3. Observability stack on On-Premise — Prometheus + Grafana only, or allow customer-supplied?

   • Recommendation: customer-supplied is first-class. The engine exposes /metrics in Prometheus format and that is the contract. The Helm chart ships optional Prometheus + Grafana sub-charts for customers who don't already have one, gated behind observability.bundled = false by default.
   • Rationale: Most enterprise customers in the target verticals already run Prometheus, Datadog, Dynatrace, Splunk, Elastic, or OpenTelemetry Collector pipelines. Forcing them to run ours on top is a deal-loser. Shipping the bundled stack as an optional convenience for customers without existing tooling is the best of both.
   • Alternative: ship bundled observability as the default and require customers to opt out. Rejected — too opinionated for enterprise procurement.

7. Files affected by this ADR

No code changes in this PR. This ADR is a blueprint. The file list below is informational — it tells downstream agents where things will land in Phase 9+ / Phase 11, not what to create today.

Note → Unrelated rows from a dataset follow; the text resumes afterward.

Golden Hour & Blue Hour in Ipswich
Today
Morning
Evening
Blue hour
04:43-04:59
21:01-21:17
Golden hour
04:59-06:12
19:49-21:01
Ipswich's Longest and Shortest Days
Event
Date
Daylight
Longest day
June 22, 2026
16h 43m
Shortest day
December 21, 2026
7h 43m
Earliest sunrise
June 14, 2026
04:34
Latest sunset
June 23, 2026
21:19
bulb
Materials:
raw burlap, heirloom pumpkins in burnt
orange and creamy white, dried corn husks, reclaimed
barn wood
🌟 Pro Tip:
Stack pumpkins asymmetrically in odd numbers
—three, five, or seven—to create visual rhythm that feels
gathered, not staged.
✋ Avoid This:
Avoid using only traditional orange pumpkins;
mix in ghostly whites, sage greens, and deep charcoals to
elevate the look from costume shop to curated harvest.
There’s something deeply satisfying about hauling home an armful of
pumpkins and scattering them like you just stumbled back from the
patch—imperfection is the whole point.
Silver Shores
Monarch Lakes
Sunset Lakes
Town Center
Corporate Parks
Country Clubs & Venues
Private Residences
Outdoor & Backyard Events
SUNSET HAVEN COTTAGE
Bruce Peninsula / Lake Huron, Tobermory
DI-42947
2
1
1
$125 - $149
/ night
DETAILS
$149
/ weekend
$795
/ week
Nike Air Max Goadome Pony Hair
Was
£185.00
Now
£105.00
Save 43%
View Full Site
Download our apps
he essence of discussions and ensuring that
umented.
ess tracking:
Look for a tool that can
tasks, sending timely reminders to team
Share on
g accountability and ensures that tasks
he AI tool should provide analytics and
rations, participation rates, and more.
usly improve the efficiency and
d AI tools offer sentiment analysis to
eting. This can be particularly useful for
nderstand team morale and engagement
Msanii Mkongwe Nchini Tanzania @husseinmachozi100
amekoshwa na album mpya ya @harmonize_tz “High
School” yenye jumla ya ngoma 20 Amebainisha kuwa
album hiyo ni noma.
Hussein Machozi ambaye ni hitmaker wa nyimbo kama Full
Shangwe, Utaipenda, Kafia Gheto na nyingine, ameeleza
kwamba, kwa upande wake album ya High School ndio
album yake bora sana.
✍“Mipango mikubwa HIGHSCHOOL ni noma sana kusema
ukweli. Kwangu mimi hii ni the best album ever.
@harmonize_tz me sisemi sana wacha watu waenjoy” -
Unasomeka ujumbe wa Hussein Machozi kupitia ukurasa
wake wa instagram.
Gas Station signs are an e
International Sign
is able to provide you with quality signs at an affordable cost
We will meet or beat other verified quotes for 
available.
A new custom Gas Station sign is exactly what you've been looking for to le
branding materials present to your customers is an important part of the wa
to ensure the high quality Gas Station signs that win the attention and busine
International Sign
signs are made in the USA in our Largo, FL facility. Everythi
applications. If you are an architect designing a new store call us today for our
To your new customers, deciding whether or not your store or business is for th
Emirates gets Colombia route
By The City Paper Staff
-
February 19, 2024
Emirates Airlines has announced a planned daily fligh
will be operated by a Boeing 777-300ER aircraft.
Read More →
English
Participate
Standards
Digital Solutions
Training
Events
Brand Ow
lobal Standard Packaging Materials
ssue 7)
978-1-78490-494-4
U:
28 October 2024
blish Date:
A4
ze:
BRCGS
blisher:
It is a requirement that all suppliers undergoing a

• internal/context/storage/ — new interface package (Phase 11)
• internal/cloud/gcs/ — destination for existing GCS client (Phase 11 move)
• internal/context/llm/ — new interface package (Phase 11)
• internal/cloud/openai/ — destination for existing OpenAI client (Phase 11 move)
• internal/cloud/gemini/ — destination for existing Gemini client (Phase 11 move)
• internal/cloud/openai_compatible/ — new BYO-LLM implementation (Phase 11)
• internal/context/licensing/ — new interface package (no-op Cloud implementation lands in Phase 9; real On-Premise implementation in Phase 11)
• deployments/helm/upsquad/ — new Helm chart (Phase 11)
• scripts/lint/ — forbidigo rules for vendor-neutrality enforcement (follow-up to this ADR, can land in Phase 5)
• infra/pulumi/upsquad-infra/ — unchanged in scope; clarified here as Cloud-only (no on-prem constructs ever land here)
• CLAUDE.md — being updated in a parallel PR to add the vendor-neutrality tenet and the two-mode framing
• docs/UpSquad_Complete_PRD.md — being updated to v1.7 in a parallel PR to add the On-Premise business model section and the Feature Tier Matrix

8. What this ADR does NOT do

• It does not implement any of the abstractions. No new .go files, no code moves. Phase 11 is the implementation window for §3.2, §3.3, §3.5. The LicenseValidator no-op Cloud stub (§3.4) is the earliest implementation and can land as early as Phase 9.
• It does not change the in-flight Phase 4 / Phase 5 scope. #22 versioning, #57 compose stack downstream tasks, #58 re-validation gate — all continue unchanged.
• It does not reopen #59 (CloudSQL deferral). It strengthens the closure argument.
• It does not weaken any ADR-0001 hard condition. The compose stack, PgBouncer configuration, lint rules, and smoke test contract in ADR-0001 remain fully in force. ADR-0002 adds obligations; it subtracts none.
• It does not commit to a specific On-Premise customer, a specific pricing tier, or a specific launch date. Those are product decisions owned by PRD v1.7.
• It does not approve any managed-infra spend. ADR-0001 §8 still governs when managed infra is stood up.